The Pros and Cons of Finding Your Voice
For most of my life, my writing was confined to business and personal matters. I’d write freelance articles for magazines and newspapers.
I’d write poems and love letters.
I’d write pieces for church publications.
As I reached the middle years, I found myself writing a lot of necessary, but unpleasant pieces. Newspaper death announcements for loved ones, and eulogies that I delivered at their funerals.
I hated writing those.
I am still writing about things I hate to write about.
I’d rather write about my faith, family life, marriage, fun stuff.
Anything other than what I end up writing about.
Racism, sexism, all the other horrible isms and phobias in the world.
I wanted to remain silent.
I really did. I don’t like putting my thoughts, feelings, opinions, emotions, etc. for other people to read.
But during the spate of extrajudicial police shootings, something changed inside of me.
Depending on your perspective, something either loosened or broke.
Perhaps a little bit of both.
First, I started writing about my personal experiences with racism.
People were overwhelmingly supportive. I guess it’s hard to contradict your life story.
Later, I began to share family experiences with prejudice.
The responses were still supportive.
It was when I began to share my opinions when I first faced opposition.
My writing was and is informed by fifty-plus years of living, my knowledge of history, my Christianity, and a lot of other factors.
I don’t expect to be agreed with by everyone I know and love.
I don’t expect everyone to understand how I think and feel about things. I certainly don’t understand why some people think and feel as they do.
I expected to get pushback and opposition.
What I didn’t expect is the type of disagreement I received from people who knew and sometimes said they loved me, as well as being supported and affirmed by people I’ve never met.
When I began to share my opinions, sometimes stridently, sometimes leavened with humor, often times using quotes and facts, I began receiving negative responses from people I didn’t know, and upon reflection, didn’t care to know.
That was easy to remedy.
Delete, unfriend, and block.
There were people I was close to who I knew would not agree with or like my comments.
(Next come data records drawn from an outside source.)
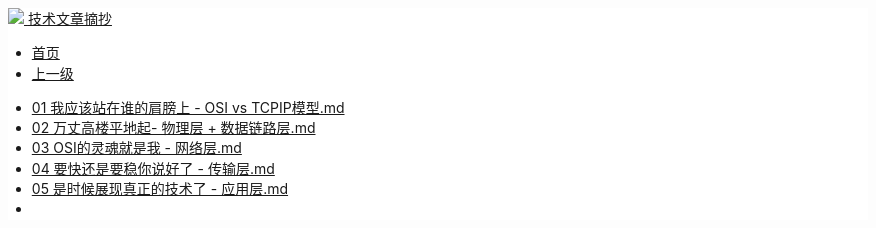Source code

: <!DOCTYPE html>

<html xmlns="http://www.w3.org/1999/xhtml">
<head>
<head>
<meta content="text/html; charset=utf-8" http-equiv="Content-Type"/>
<meta content="width=device-width, initial-scale=1, maximum-scale=1.0, user-scalable=no" name="viewport"/>
<meta content="zh-cn" http-equiv="content-language"/>
<meta content="02 万丈高楼平地起- 物理层 + 数据链路层" name="description"/>
<link href="/static/favicon.png" rel="icon"/>
<title>02 万丈高楼平地起- 物理层 + 数据链路层 </title>
<link href="/static/index.css" rel="stylesheet"/>
<link href="/static/highlight.min.css" rel="stylesheet"/>
<script src="/static/highlight.min.js"></script>
<meta content="Hexo 4.2.0" name="generator"/>

</head>
<body>
<div class="book-container">
<div class="book-sidebar">
<div class="book-brand">
<a href="/">
<img src="/static/favicon.png"/>
<span>技术文章摘抄</span>
</a>
</div>
<div class="book-menu uncollapsible">
<ul class="uncollapsible">
<li><a class="current-tab" href="/">首页</a></li>
<li><a href="../">上一级</a></li>
</ul>
<ul class="uncollapsible">
<li>
<a class="menu-item" href="/%e4%b8%93%e6%a0%8f/%e5%85%a8%e8%a7%a3%e7%bd%91%e7%bb%9c%e5%8d%8f%e8%ae%ae/01%20%e6%88%91%e5%ba%94%e8%af%a5%e7%ab%99%e5%9c%a8%e8%b0%81%e7%9a%84%e8%82%a9%e8%86%80%e4%b8%8a%20-%20OSI%20vs%20TCPIP%e6%a8%a1%e5%9e%8b.md" id="01 我应该站在谁的肩膀上 - OSI vs TCPIP模型.md">01 我应该站在谁的肩膀上 - OSI vs TCPIP模型.md</a>
</li>
<li>
<a class="menu-item" href="/%e4%b8%93%e6%a0%8f/%e5%85%a8%e8%a7%a3%e7%bd%91%e7%bb%9c%e5%8d%8f%e8%ae%ae/02%20%e4%b8%87%e4%b8%88%e9%ab%98%e6%a5%bc%e5%b9%b3%e5%9c%b0%e8%b5%b7-%20%e7%89%a9%e7%90%86%e5%b1%82%20+%20%e6%95%b0%e6%8d%ae%e9%93%be%e8%b7%af%e5%b1%82.md" id="02 万丈高楼平地起- 物理层 + 数据链路层.md">02 万丈高楼平地起- 物理层 + 数据链路层.md</a>
</li>
<li>
<a class="menu-item" href="/%e4%b8%93%e6%a0%8f/%e5%85%a8%e8%a7%a3%e7%bd%91%e7%bb%9c%e5%8d%8f%e8%ae%ae/03%20OSI%e7%9a%84%e7%81%b5%e9%ad%82%e5%b0%b1%e6%98%af%e6%88%91%20-%20%e7%bd%91%e7%bb%9c%e5%b1%82.md" id="03 OSI的灵魂就是我 - 网络层.md">03 OSI的灵魂就是我 - 网络层.md</a>
</li>
<li>
<a class="menu-item" href="/%e4%b8%93%e6%a0%8f/%e5%85%a8%e8%a7%a3%e7%bd%91%e7%bb%9c%e5%8d%8f%e8%ae%ae/04%20%e8%a6%81%e5%bf%ab%e8%bf%98%e6%98%af%e8%a6%81%e7%a8%b3%e4%bd%a0%e8%af%b4%e5%a5%bd%e4%ba%86%20-%20%e4%bc%a0%e8%be%93%e5%b1%82.md" id="04 要快还是要稳你说好了 - 传输层.md">04 要快还是要稳你说好了 - 传输层.md</a>
</li>
<li>
<a class="menu-item" href="/%e4%b8%93%e6%a0%8f/%e5%85%a8%e8%a7%a3%e7%bd%91%e7%bb%9c%e5%8d%8f%e8%ae%ae/05%20%e6%98%af%e6%97%b6%e5%80%99%e5%b1%95%e7%8e%b0%e7%9c%9f%e6%ad%a3%e7%9a%84%e6%8a%80%e6%9c%af%e4%ba%86%20-%20%e5%ba%94%e7%94%a8%e5%b1%82.md" id="05 是时候展现真正的技术了 - 应用层.md">05 是时候展现真正的技术了 - 应用层.md</a>
</li>
<li>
I wasn’t surprised when they responded negatively.
But at times, I was surprised by how negative their responses were.
They would respond to my posts without warning and launch into diatribes without sending a private message or wanting to have a genuine back-and-forth conversation.
I wouldn’t expect people I don’t know to take the time to sound me out privately before they became argumentative, but I did expect better of people who I considered friends and loved ones.
As it happens, even friends and loved ones can end up deleted, unfriended, and blocked, in real life as well as on social media.
A couple of examples come to mind.
One is a guy who was a friend. He and I served together on our church’s elder board. We met for breakfast and had great conversations.
When I started sharing opinions, he would respond to my posts at first, not agreeing, but in fairly measured words.
But he gradually became more pointed in his responses.
But the breaking point was when I wrote about Rush Limbaugh after he died.
That piece ended up causing me to delete, unfriend, and block a former coworker.
My friend’s posted response to my piece was “God doesn’t need to judge him because you already did.”
No phone call. No text. No warning.
Delete, unfriend, and block.
Another example is the wife of a former pastor of mine who disliked what I was saying about how complicit the church is in racism to the extent that she began sending me Facebook messages.
Very, very, long, very, very, critical Facebook messages.
I went back and forth with her for a while.
But when the last message she sent me caused my hand to cramp from scrolling to read it, I said “enough.”
Delete, unfriend, and block.
And don’t get the idea that this is a problem with Christians only. I’ve received equal opportunity attacks from people of all faiths and no faith, all colors - White, Black, you name it, I’ve got their written buckshot in my caboose.
(My philosophy about my social media posts is that posting on my page is my right and pleasure. If you post a comment on my page, you are doing so as a guest that has been invited into my house. If I invited you into my home, and you wiped your mouth on my tablecloth, burped in my face, and put your feet on my coffee table, I’m well within my rights to put you out of my house. The same principle applies to comments on my posts. If you are polite, you and your comments can remain. If you are rude, you will be shown to the virtual door and may the virtual doorknob hit you on the caboose on the way out.)
The flip side to the negativity is finding connection with people, people who are like-minded and whose worldview aligns with yours.
These people are also from different faiths or no faith, my color and other colors of the human rainbow, and represent a broad section of humanity.
I’m grateful when anything I write gives voice to someone’s thoughts and feelings. If I express something that helps and validates them, makes them think, my writing has not been in vain.
I’m also grateful that airing my thoughts and feelings has also validated my relationships with many old friends and loved ones.
And the relationship with some friends are works in progress. We are still navigating how to communicate with each other while disagreeing.
It has and will be difficult to write publicly about some important issues.
I never imagined how both beneficial and disappointing it would be.
But it’s still worth it, and always will be.